**TASK INSTRUCTIONS**
Repeat verbatim, and only, the lines of the data below, beginning at the line that contains "requirements are being met." and stopping after the line that contains "Sovos combines solutions with regulatory".

[DATASET RECORDS — start]

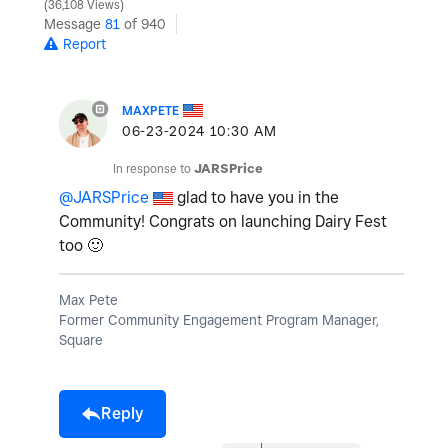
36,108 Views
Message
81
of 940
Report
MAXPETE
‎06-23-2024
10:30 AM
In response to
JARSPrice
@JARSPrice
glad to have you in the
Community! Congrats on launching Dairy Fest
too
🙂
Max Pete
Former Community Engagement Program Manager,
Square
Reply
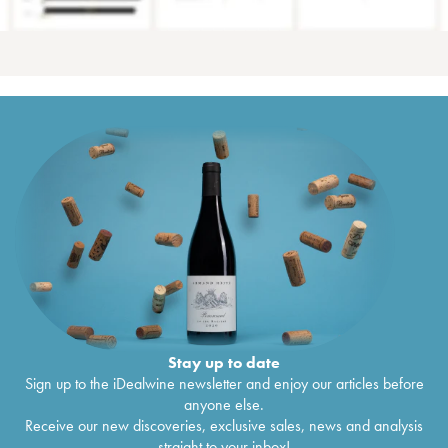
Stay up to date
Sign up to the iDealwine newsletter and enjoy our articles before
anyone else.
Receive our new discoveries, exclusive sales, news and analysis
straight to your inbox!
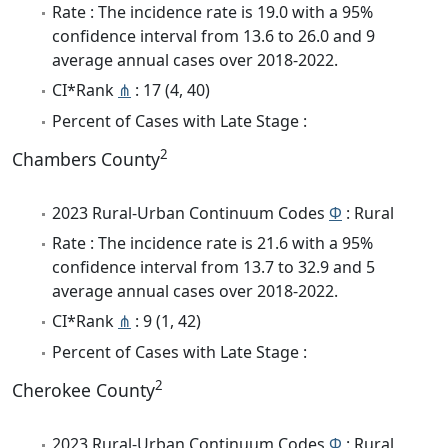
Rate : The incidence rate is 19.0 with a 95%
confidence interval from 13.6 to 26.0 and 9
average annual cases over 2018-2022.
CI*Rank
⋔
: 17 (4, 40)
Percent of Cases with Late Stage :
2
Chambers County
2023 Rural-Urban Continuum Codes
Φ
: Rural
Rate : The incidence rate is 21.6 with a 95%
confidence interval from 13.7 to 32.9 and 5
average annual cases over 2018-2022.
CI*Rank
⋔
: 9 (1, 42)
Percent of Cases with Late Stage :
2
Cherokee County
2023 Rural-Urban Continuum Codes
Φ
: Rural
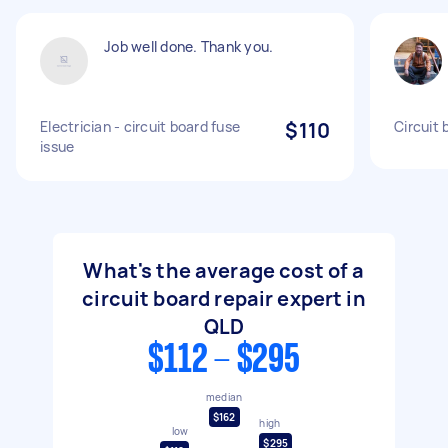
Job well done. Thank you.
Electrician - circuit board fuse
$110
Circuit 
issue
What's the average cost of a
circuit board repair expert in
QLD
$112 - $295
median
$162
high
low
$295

[DATASET RECORDS — finish]
[DATASET RECORDS — start]

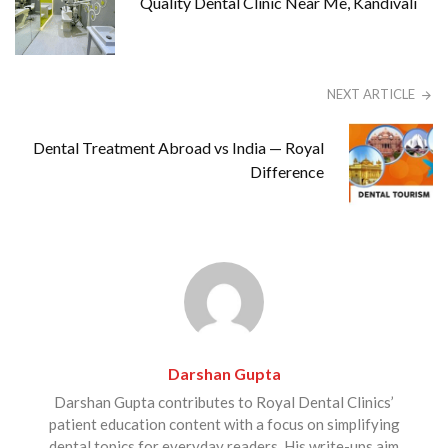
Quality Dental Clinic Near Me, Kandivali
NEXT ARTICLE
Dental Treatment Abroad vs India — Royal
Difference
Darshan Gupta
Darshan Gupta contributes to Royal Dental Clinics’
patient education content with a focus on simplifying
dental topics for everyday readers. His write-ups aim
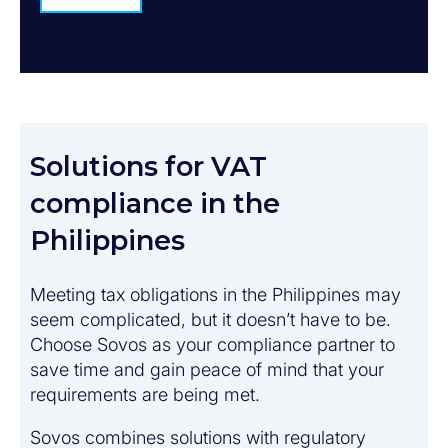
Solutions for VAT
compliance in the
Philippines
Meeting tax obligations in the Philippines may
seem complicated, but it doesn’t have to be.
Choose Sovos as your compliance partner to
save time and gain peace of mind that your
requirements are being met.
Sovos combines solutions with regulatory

[DATASET RECORDS — finish]

**TASK ANSWER**
requirements are being met.
Sovos combines solutions with regulatory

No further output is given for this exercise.